The rise in Chevron's stock price is further enriching Warren Buffett, whose Berkshire Hathaway counts the oil stock as its third-largest holding. Here's a closer look at the quarter and whether now is still a good time to buy one of Buffett's favorite stocks. 

Another profit gusher

Chevron reported $11.2 billion, or $5.78 per share, of earnings for the third quarter. That was nearly double the $6.1 billion, or $3.19 per share, it posted in the year-ago period. While profits were slightly below the all-time high Chevron posted in the second quarter as oil prices cooled off, its results beat analysts' expectations by a wide margin. 

Chevron's cash flow from operations hit a record $15.3 billion in the quarter. Meanwhile, it produced $12.3 billion in free cash flow. 

The energy giant benefited from higher prices in the quarter. Chevron sold its oil for an average of $76 per barrel in the U.S. and $89 per barrel internationally. That's up from $58 per barrel and $68 per barrel, respectively, in the year-ago period. Meanwhile, the company sold its natural gas for an average of $7.05 per cubic foot in the U.S. and $10.36 per cubic foot internationally, up from $3.25 and $6.28 per cubic foot, respectively.

Chevron also delivered strong results in its international downstream business, where earnings increased by over $1 billion. The company's international refineries processed 11% more crude oil in the quarter, fueled by higher demand. Chevron also benefited from higher refining margins in the period.

Returning and reinvesting the windfall

Chevron's gushing profits and cash flow gave it more money to allocate on behalf of shareholders. The oil giant returned $6.5 billion of cash to shareholders. It paid $2.7 billion in dividends (6% higher than the year-ago period) and repurchased $3.75 billion of its stock (more than 1% of its outstanding shares). In addition, Chevron paid down debt for the sixth straight quarter. 

The energy giant also continues to invest in traditional and new energy sources. It has increased its capital investments by 50% over the past year to meet the world's growing demand for energy. These investments are earning high returns, with its return on capital employed reaching 25% in the third quarter. Chevron made several notable recent investments, including approving projects to increase its oil refining capacity in the U.S. and progressing its carbon capture and storage initiatives. These and other projects position Chevron to deliver lower carbon energy to meet global demand.

Is it still time to buy?

With Chevron's strong third-quarter performance pushing its stock to an all-time high, investors are likely wondering if they missed the boat. On the one hand, there might be less upside since shares are already up more than 50% this year.

However, surging oil and gas prices have showcased the need for continued investment in traditional energy sources.
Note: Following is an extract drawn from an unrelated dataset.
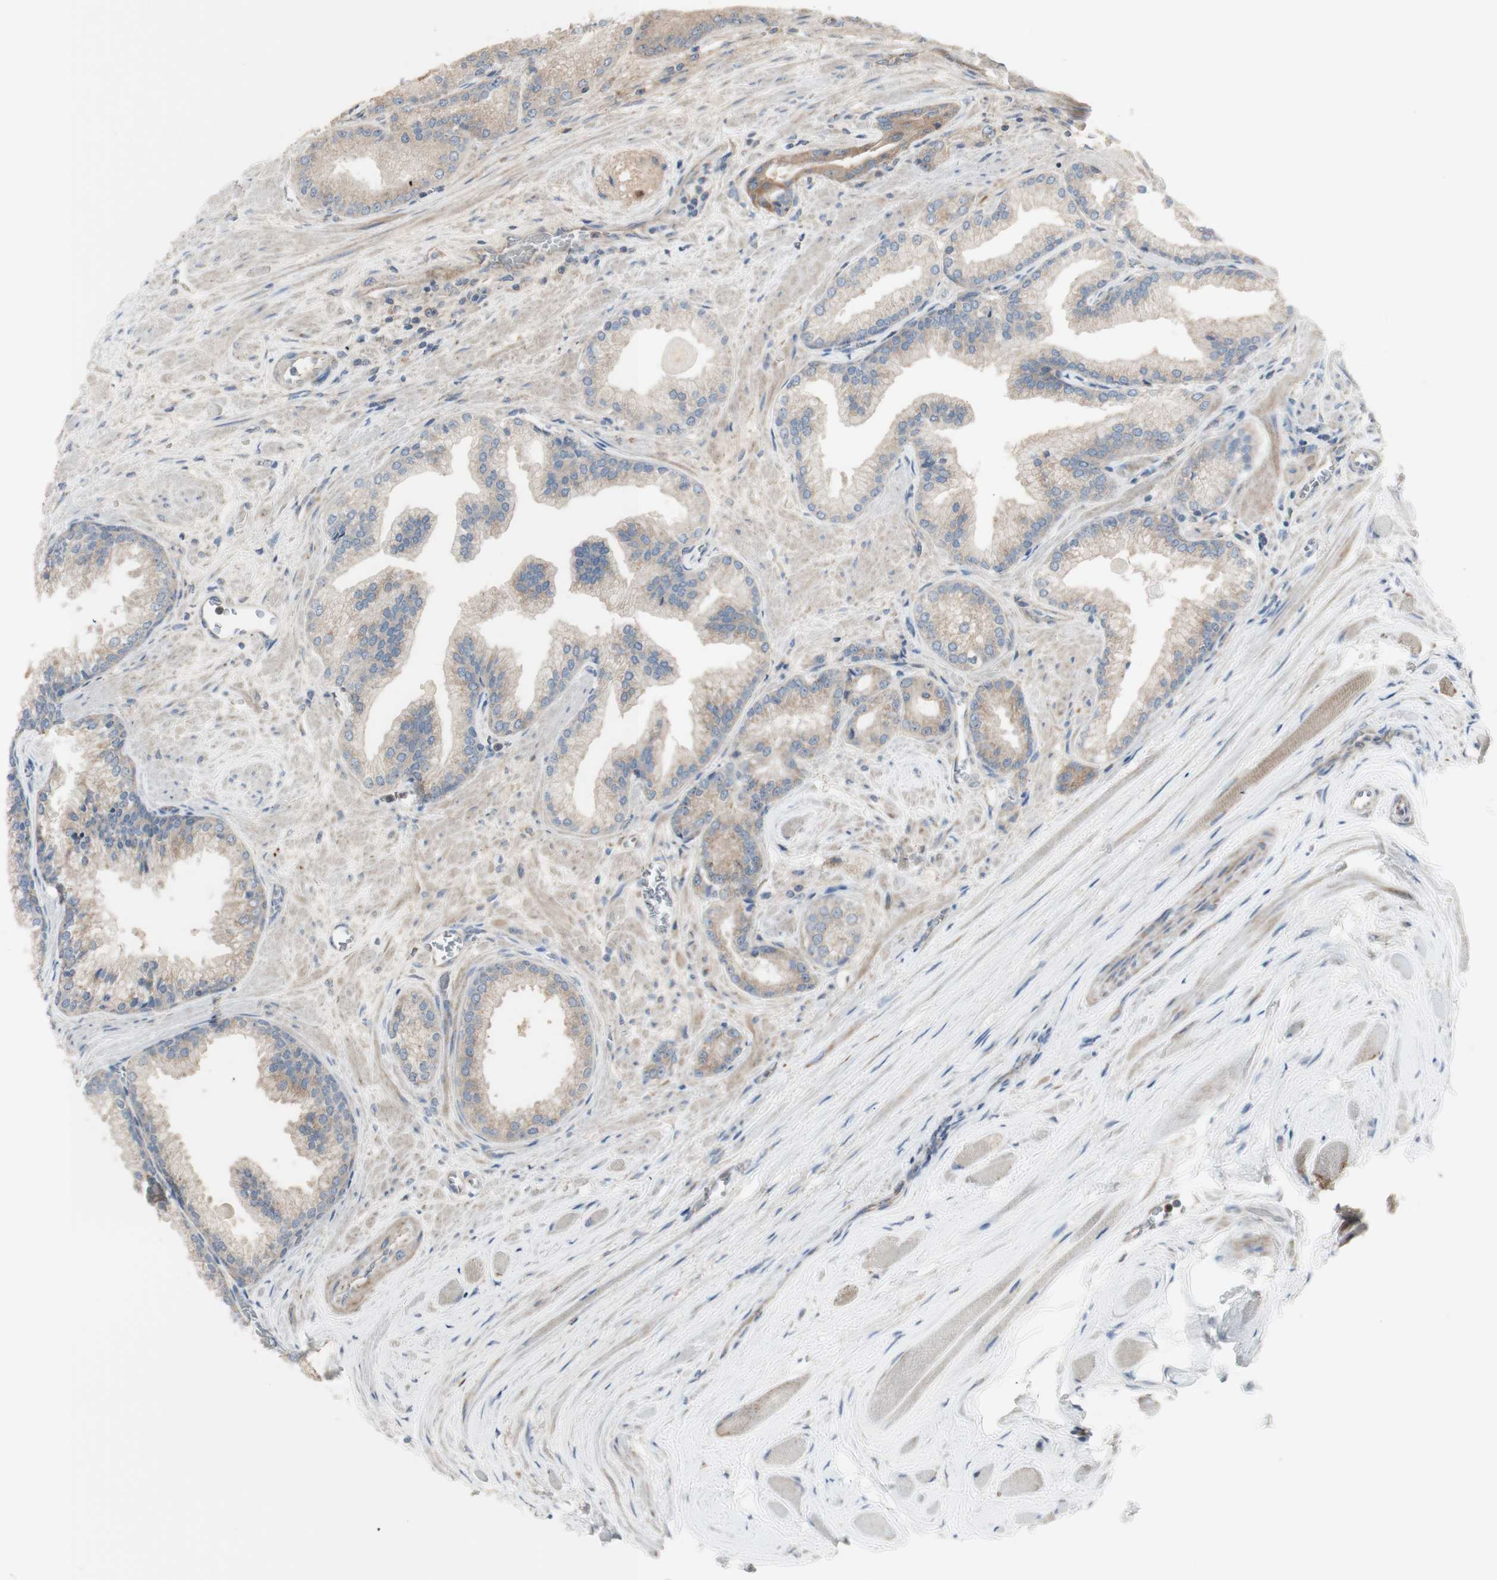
{"staining": {"intensity": "weak", "quantity": "<25%", "location": "cytoplasmic/membranous"}, "tissue": "prostate cancer", "cell_type": "Tumor cells", "image_type": "cancer", "snomed": [{"axis": "morphology", "description": "Adenocarcinoma, Low grade"}, {"axis": "topography", "description": "Prostate"}], "caption": "Immunohistochemical staining of human prostate cancer (low-grade adenocarcinoma) exhibits no significant staining in tumor cells.", "gene": "C3orf52", "patient": {"sex": "male", "age": 59}}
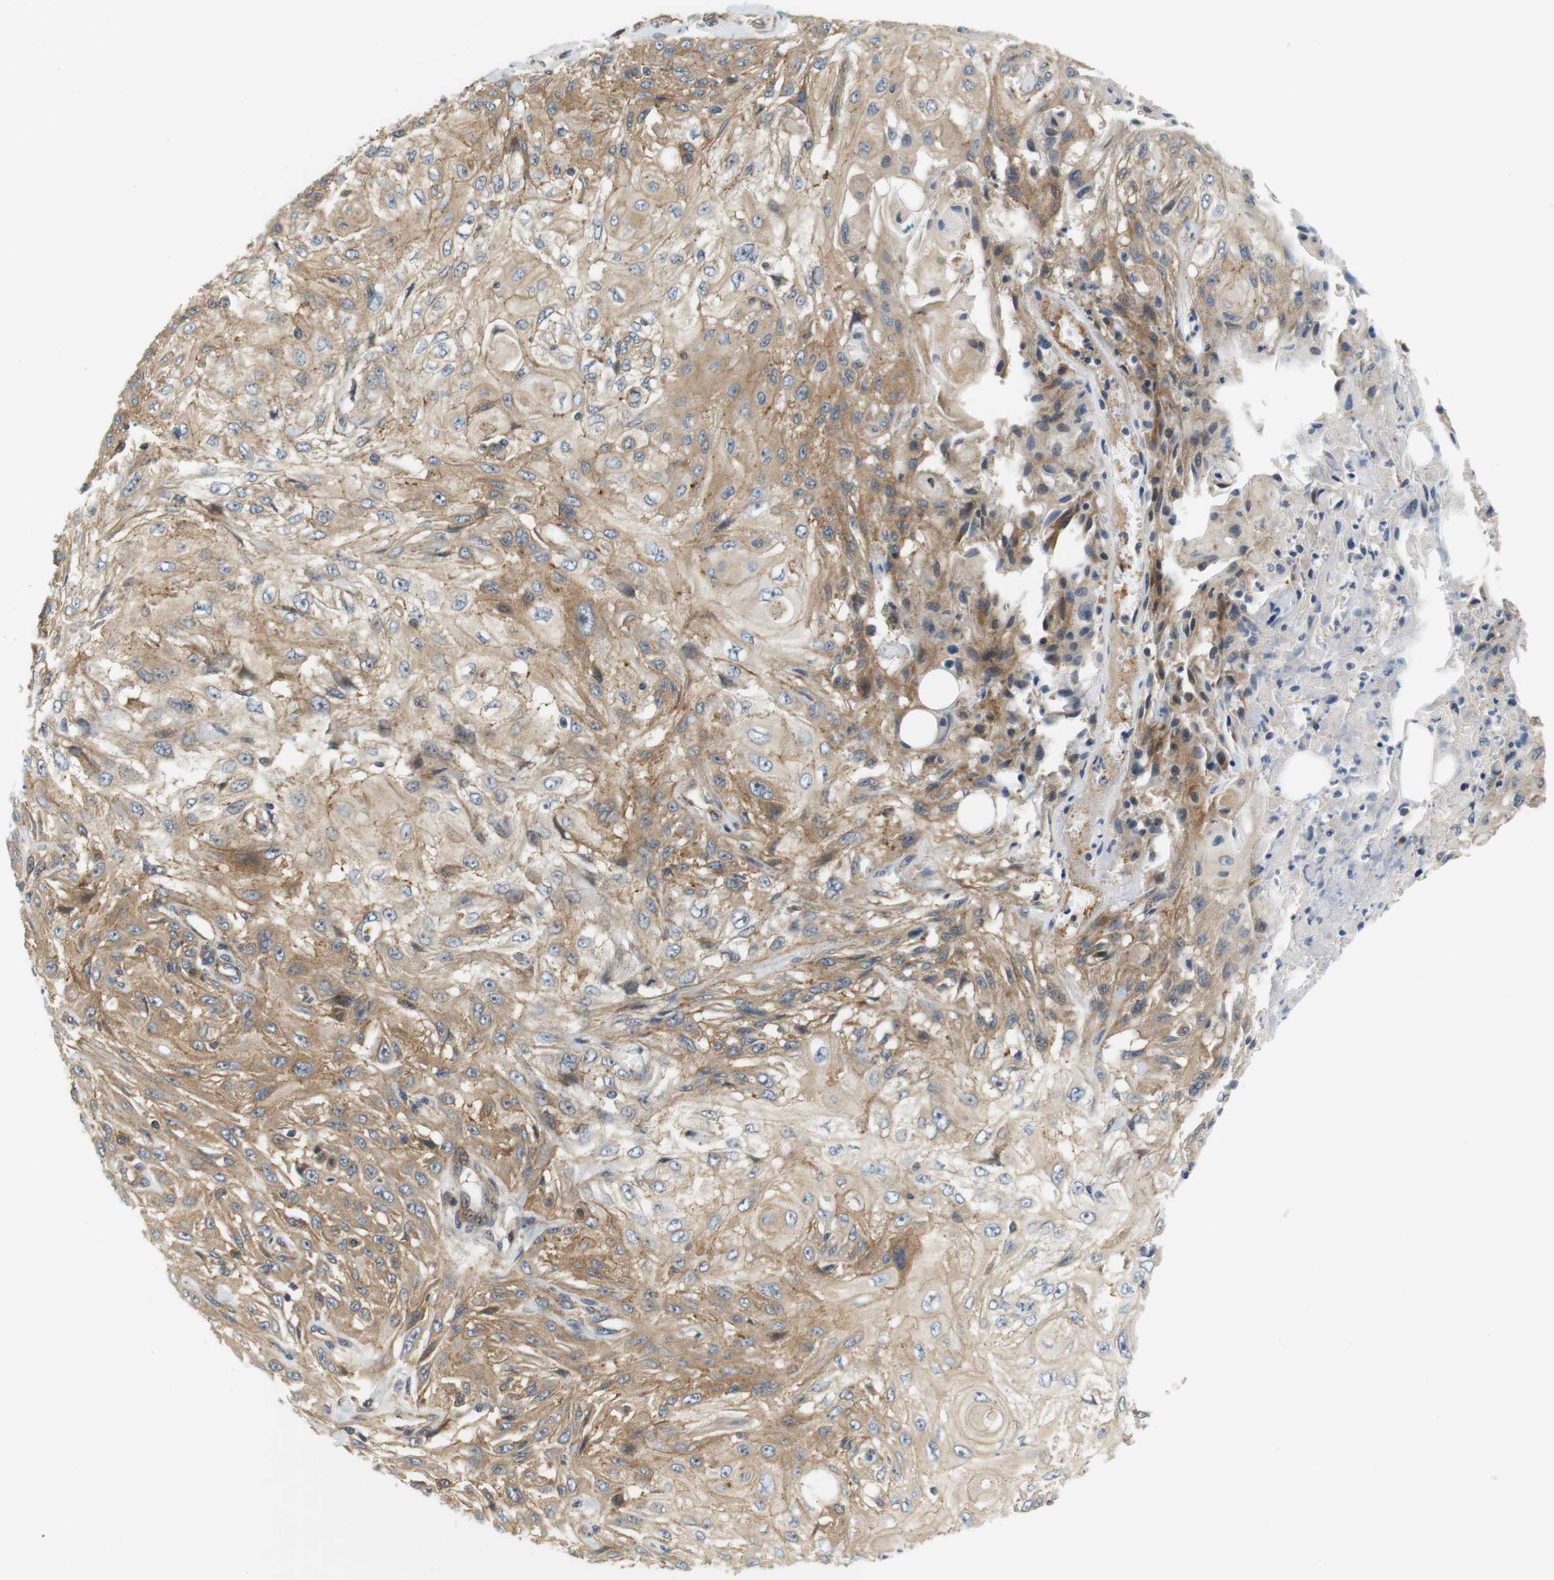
{"staining": {"intensity": "weak", "quantity": ">75%", "location": "cytoplasmic/membranous"}, "tissue": "skin cancer", "cell_type": "Tumor cells", "image_type": "cancer", "snomed": [{"axis": "morphology", "description": "Squamous cell carcinoma, NOS"}, {"axis": "topography", "description": "Skin"}], "caption": "Immunohistochemical staining of human skin cancer (squamous cell carcinoma) displays low levels of weak cytoplasmic/membranous expression in approximately >75% of tumor cells.", "gene": "SH3GLB1", "patient": {"sex": "male", "age": 75}}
After years of underinvestment due to lower prices and climate change concerns, supplies are struggling to keep up with demand. Because of that, prices could remain elevated for quite some time. That should enable Chevron to continue producing lots of cash that it can reinvest at high returns while returning boatloads to shareholders. 

Because of that, the stock could continue rising. Buffett holds that thesis. Berkshire Hathaway has continued to gobble up shares of the energy giant this year despite its rising stock price. While Buffett's purchases aren't a reason to buy, having his stamp of approval certainly makes Chevron stand out as a top choice in the sector for those seeking exposure to the upside of oil prices.